Most Cetrelia species are found in eastern or southeastern Asia. None are found in Africa, Australia, New Zealand, or South America. Four species have been recorded from Europe: Cetrelia cetrarioides, C. chicitae, C. monachorum, and C. olivetorum. In a 2021 study of Cetrelia species in Hungary, the use of chemical analysis to determine the lichen secondary metabolites revealed that all four of those species are found in that country, double the number previously thought to be part of the Hungarian lichen flora. Ten species are found in India, nine species from northeast China, and four from South Korea. Five species are known from North America, while eight species have been recorded in the expansive geographic area formerly known as the Soviet Union. Of the five morphotypes, only cetrarioides is widely distributed in the world. A revision of 320 Italian specimens from 58 sites, using TLC and DNA data, confirmed the presence of all four sorediate European species in Italy. Cetrelia monachorum proved to be the most widespread, occurring from the Alps through the northern Apennines and reaching Sardinia, whereas C. cetrarioides was confined to the Alps. Cetrelia olivetorum and C. chicitae were both rare and had scattered occurrences in moist montane forests of the central-eastern Alps and northern Apennines. Cetrelia cetrarioides is found throughout the Northern Hemisphere, with a few records from the Southern Hemisphere.

==Conservation==

Some of the Cetrelia species found in Europe are on various Regional Red Lists. Because the four sorediate European species are morphologically very similar and often difficult to distinguish without chemical data, they have been treated as a model group for cryptic macrolichens, and a recent Italian revision showed that past misidentification and data deficiency can hinder reliable assessment of their distribution and threat status. In the Baltic countries, the Cetrelia species are rare and threatened. In Estonia, C. olivetorum and C. cetrarioides are considered as endangered and C. monachorum as critically endangered. Factors threatening these lichens include forest cutting and overgrowing of dunes and alvars due to the cessation of traditional forest management practices. Cetrelia olivetorum has been included in the Legislative List of Legally Protected Lichens of Latvia, a status that allows for the establishment of small nature reserves (up to 30 hectare) to aid in its conservation. In Lithuania, all species of Cetrelia are considered as endangered. They also appear on the Red Lists of Fennoscandian countries; for example, in Sweden, C. olivetorum sensu lato is treated as critically endangered, and in Finland, C. cetrarioides and C. olivetorum as Endangered.
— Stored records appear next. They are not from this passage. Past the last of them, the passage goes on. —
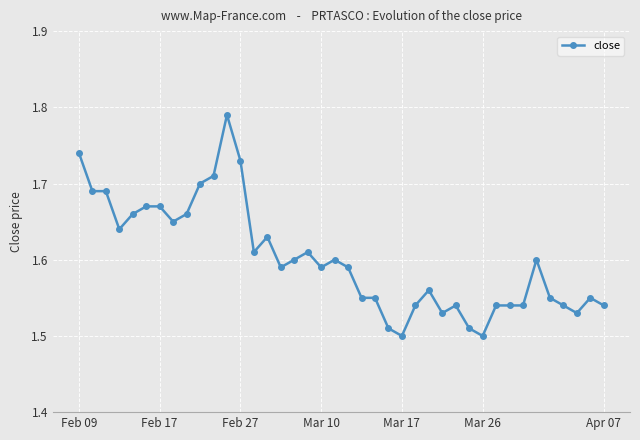

What is the difference between the maximum and minimum values?

0.3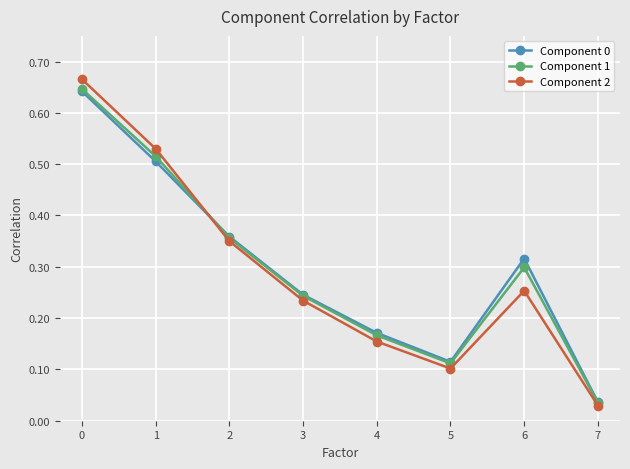

Is the value of Component 0 at 6 greater than the value of Component 1 at 0?

No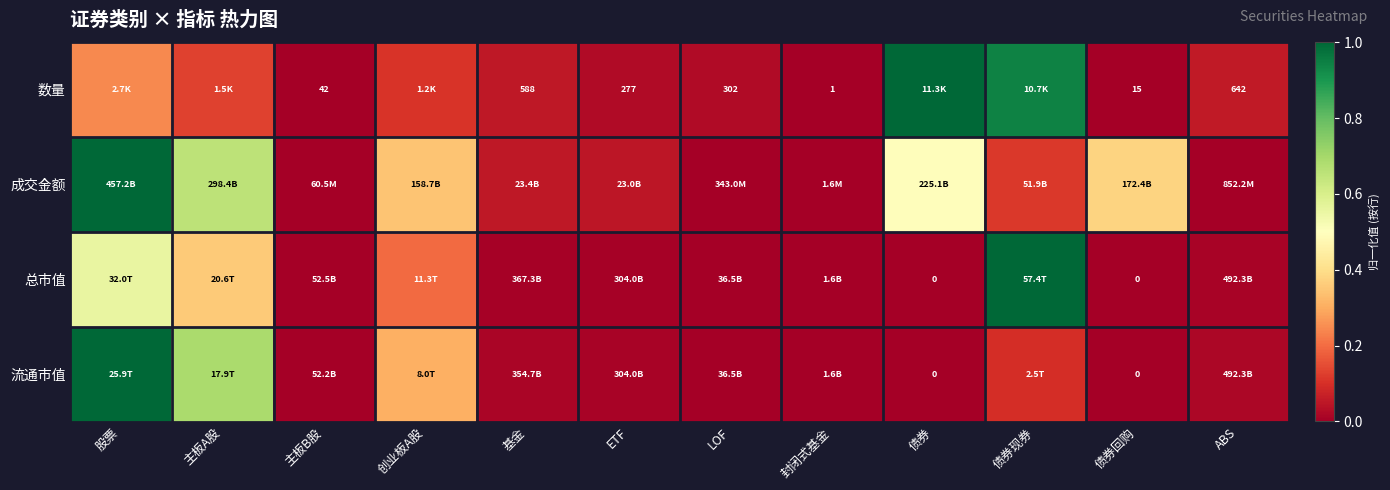

Is it true that 总市值 equals 0.0 at LOF?

False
In Belarus, C. olivetorum and C. monachorum are listed as Endangered, and C. cetrarioides as critically endangered. The Italian revision further recommended that all sites supporting Cetrelia populations, especially those where more than one species occurs together, should be treated as priorities for legal protection because they represent old, moist montane forests of high conservation value.

==Uses==

In India, Cetrelia braunsiana is used as a source of a natural dye to colour different fibres such as silk, tussar silk, and cotton. Depending on the type of method used to extract the lichen dye, it produces a final colour of ivory yellow or light yellowish olive. Atranorin is one dye-producing substance found in this species; alectoronic and α-collatolic acid are additional secondary chemicals that occur in C. braunsiana.

In China, Cetrelia cetrarioides, C. olivetorum, and C. pseudolivetorum are collected in bulk for the preparation of material with antibiotic-like properties used in traditional medicine. These three species are also used as a raw material in the production of litmus reagent.